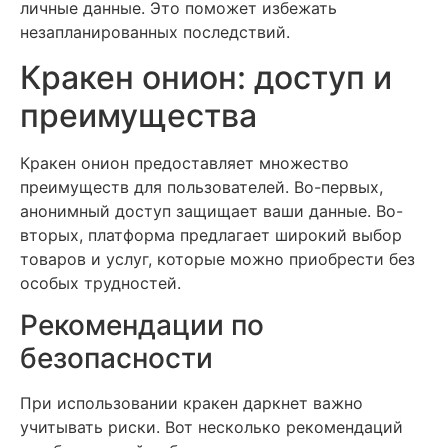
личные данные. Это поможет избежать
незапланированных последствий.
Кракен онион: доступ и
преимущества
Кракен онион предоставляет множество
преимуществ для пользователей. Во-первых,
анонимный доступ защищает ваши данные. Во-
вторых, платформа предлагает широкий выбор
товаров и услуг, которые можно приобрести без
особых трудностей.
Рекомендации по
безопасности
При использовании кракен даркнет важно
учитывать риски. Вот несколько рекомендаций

* * *

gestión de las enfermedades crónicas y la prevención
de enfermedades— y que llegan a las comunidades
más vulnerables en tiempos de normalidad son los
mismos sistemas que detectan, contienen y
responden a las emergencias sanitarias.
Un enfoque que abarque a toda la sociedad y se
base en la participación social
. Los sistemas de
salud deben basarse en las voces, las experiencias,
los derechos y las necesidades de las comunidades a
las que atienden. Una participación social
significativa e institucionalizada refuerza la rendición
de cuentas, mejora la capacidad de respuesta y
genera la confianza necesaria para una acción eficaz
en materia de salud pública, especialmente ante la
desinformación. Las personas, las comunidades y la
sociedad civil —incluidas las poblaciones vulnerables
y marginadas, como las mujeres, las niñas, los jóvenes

## TO-DO ITEM:
Every line that contains the string "онион" should be copied from the records.

## ANSWER TO THIS PROBLEM:
Кракен онион: доступ и
Кракен онион предоставляет множество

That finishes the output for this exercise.